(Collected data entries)

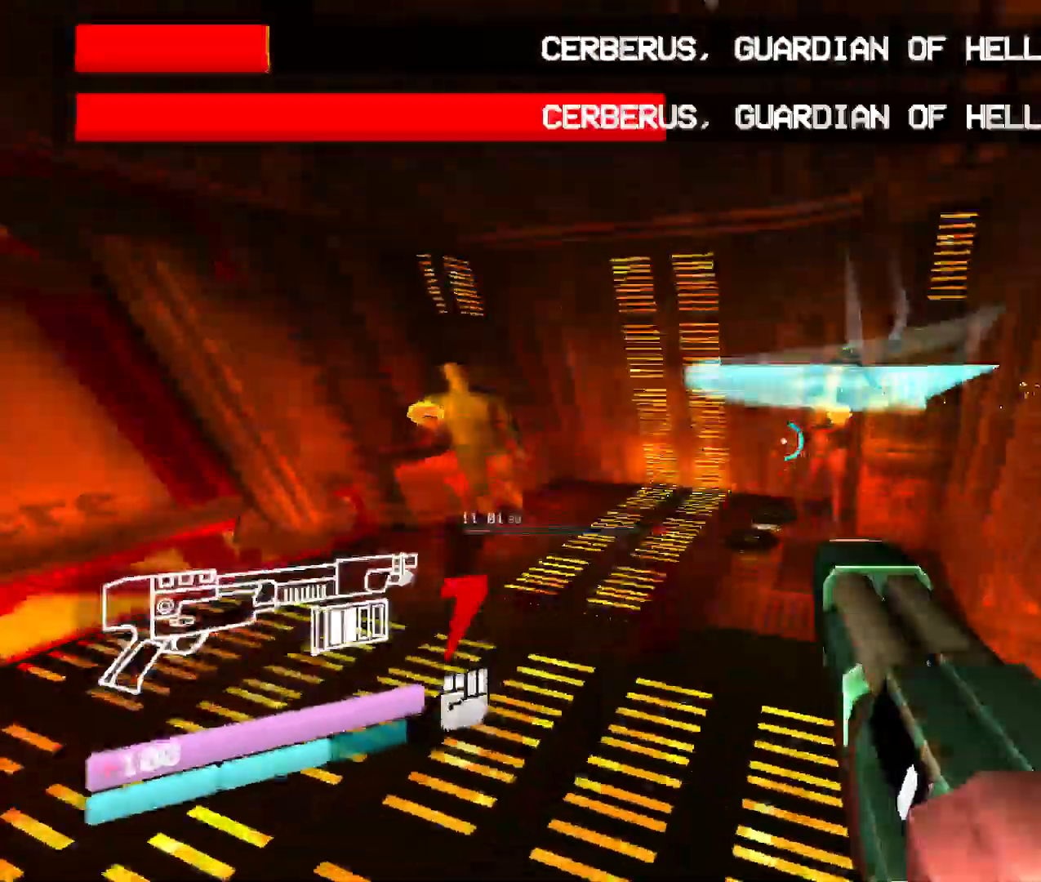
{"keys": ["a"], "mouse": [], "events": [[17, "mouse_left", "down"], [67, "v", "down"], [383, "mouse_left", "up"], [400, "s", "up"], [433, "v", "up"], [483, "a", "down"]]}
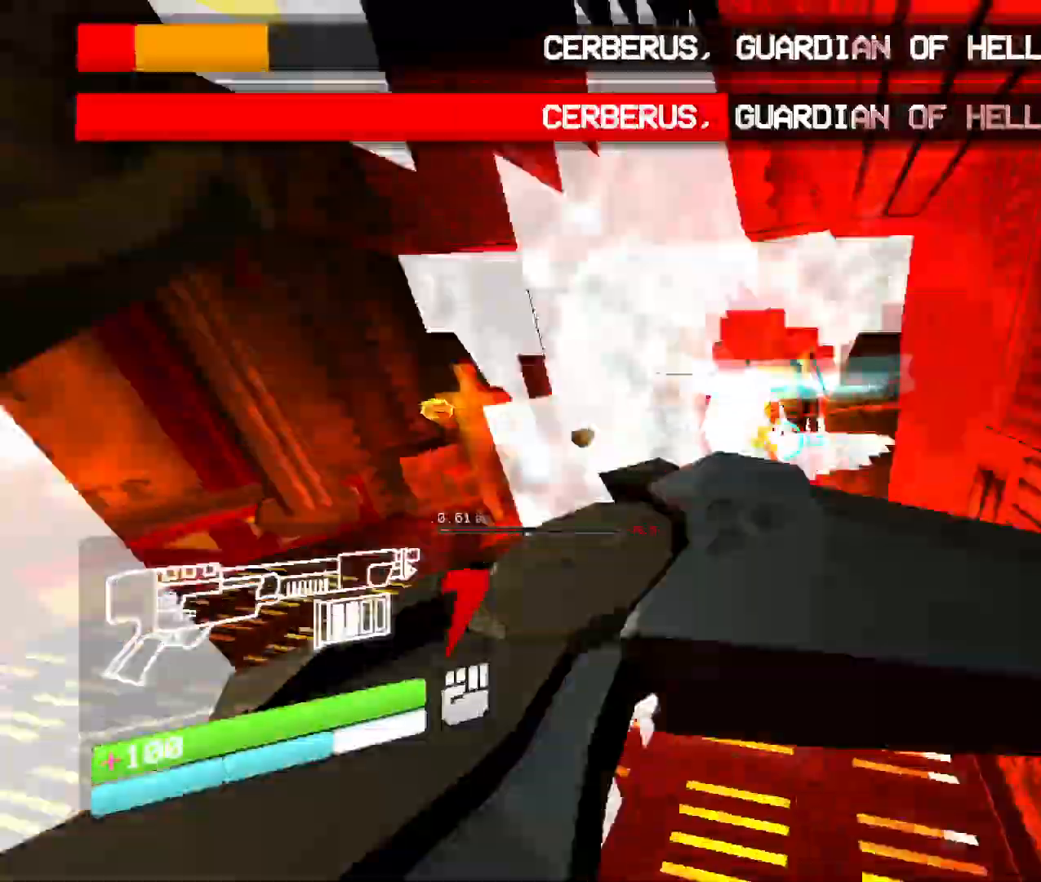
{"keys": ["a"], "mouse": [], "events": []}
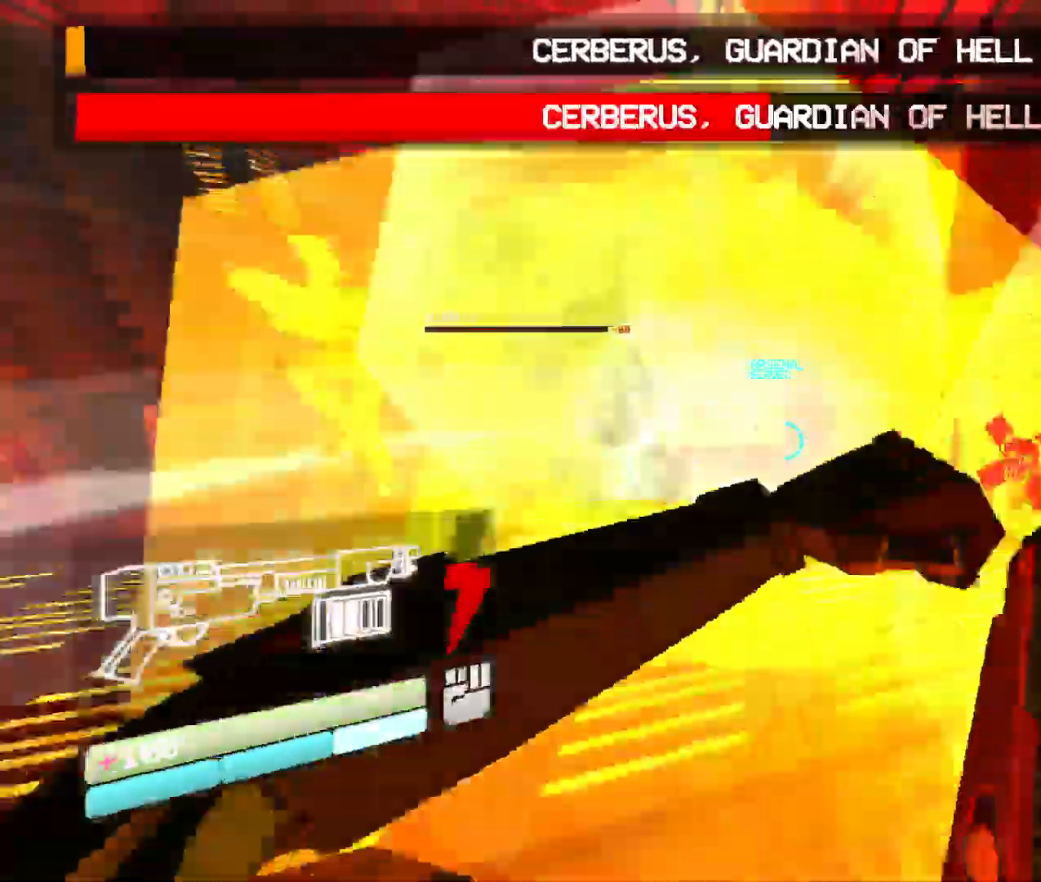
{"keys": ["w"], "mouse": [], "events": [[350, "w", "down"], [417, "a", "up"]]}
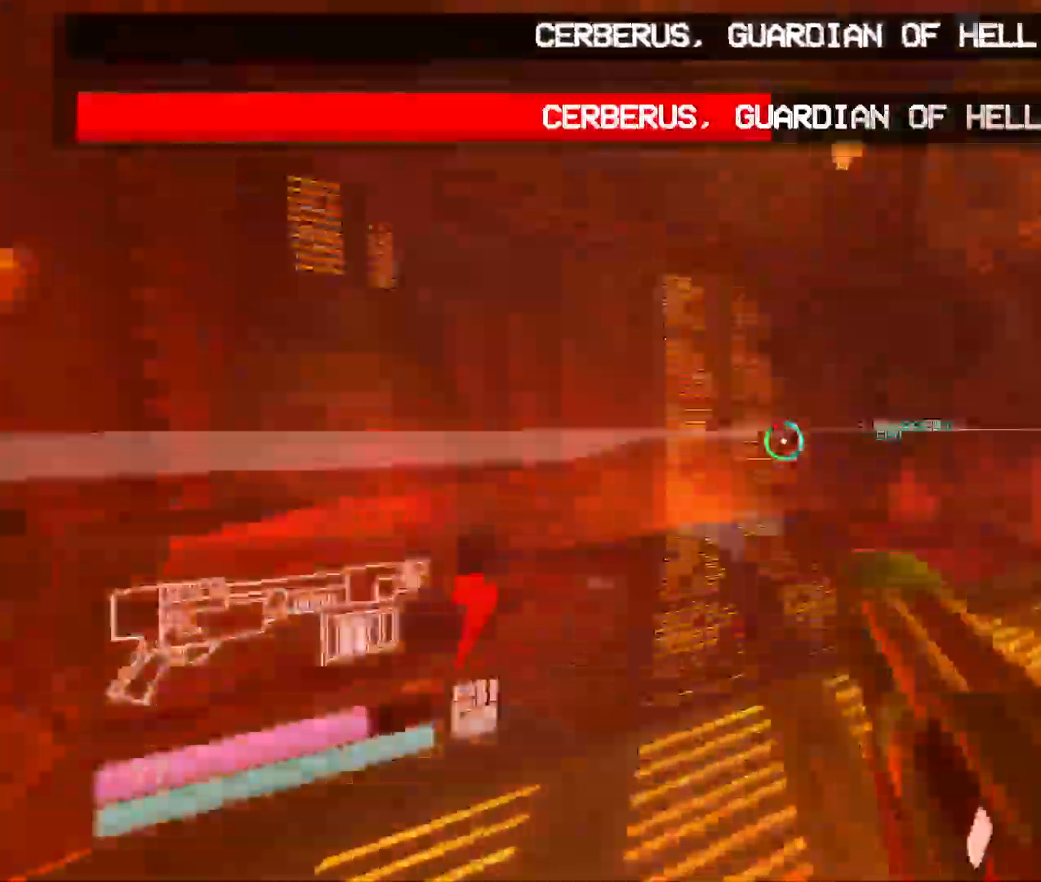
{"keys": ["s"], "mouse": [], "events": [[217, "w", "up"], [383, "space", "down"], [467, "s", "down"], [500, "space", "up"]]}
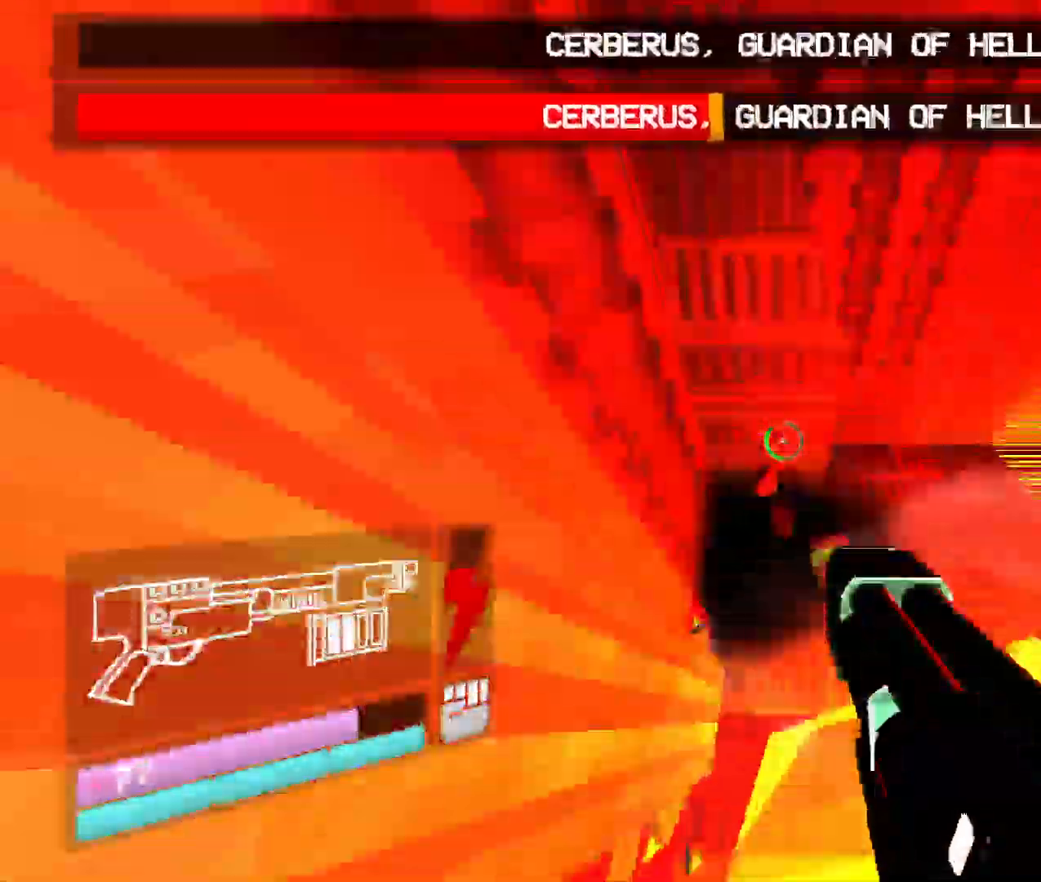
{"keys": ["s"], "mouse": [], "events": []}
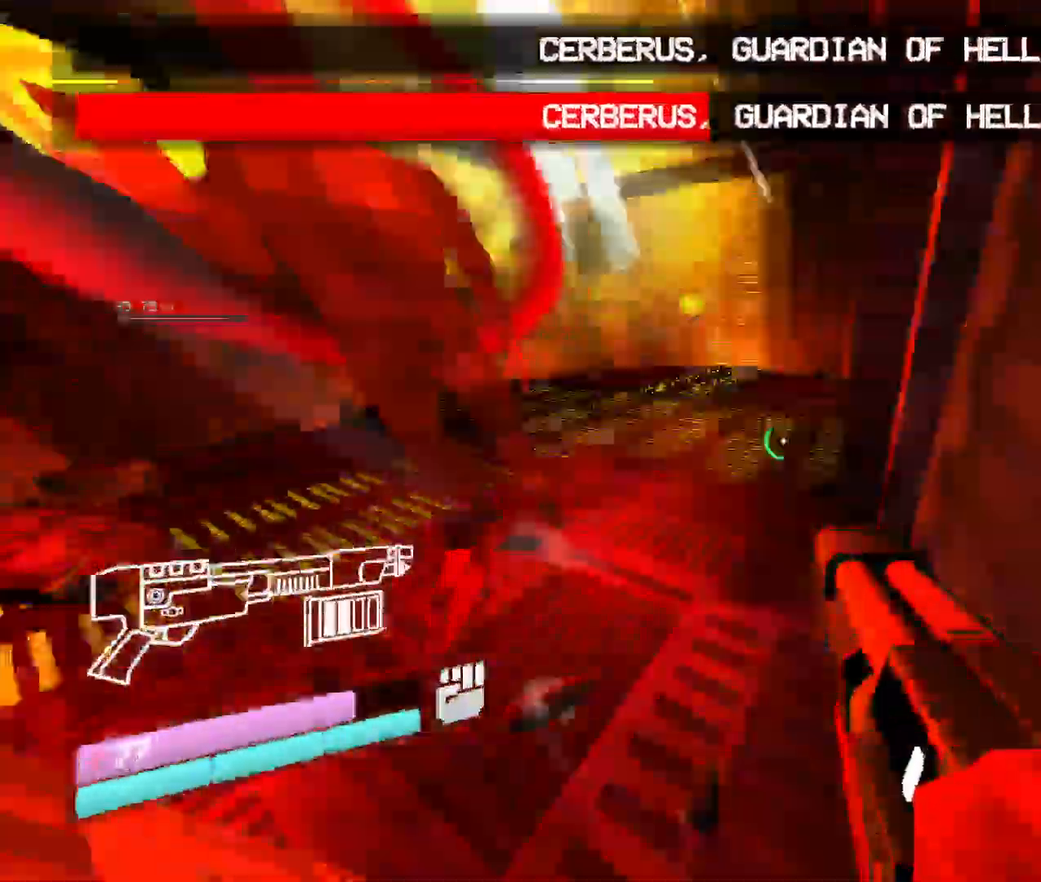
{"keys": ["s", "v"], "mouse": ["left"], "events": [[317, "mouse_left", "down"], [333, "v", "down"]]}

ACTIVITY: Would it be possible to print the records above verbatim, pictures omitted?

EXPECTED OUTPUT:
{"keys": ["a"], "mouse": [], "events": [[17, "mouse_left", "down"], [67, "v", "down"], [383, "mouse_left", "up"], [400, "s", "up"], [433, "v", "up"], [483, "a", "down"]]}
{"keys": ["a"], "mouse": [], "events": []}
{"keys": ["w"], "mouse": [], "events": [[350, "w", "down"], [417, "a", "up"]]}
{"keys": ["s"], "mouse": [], "events": [[217, "w", "up"], [383, "space", "down"], [467, "s", "down"], [500, "space", "up"]]}
{"keys": ["s"], "mouse": [], "events": []}
{"keys": ["s", "v"], "mouse": ["left"], "events": [[317, "mouse_left", "down"], [333, "v", "down"]]}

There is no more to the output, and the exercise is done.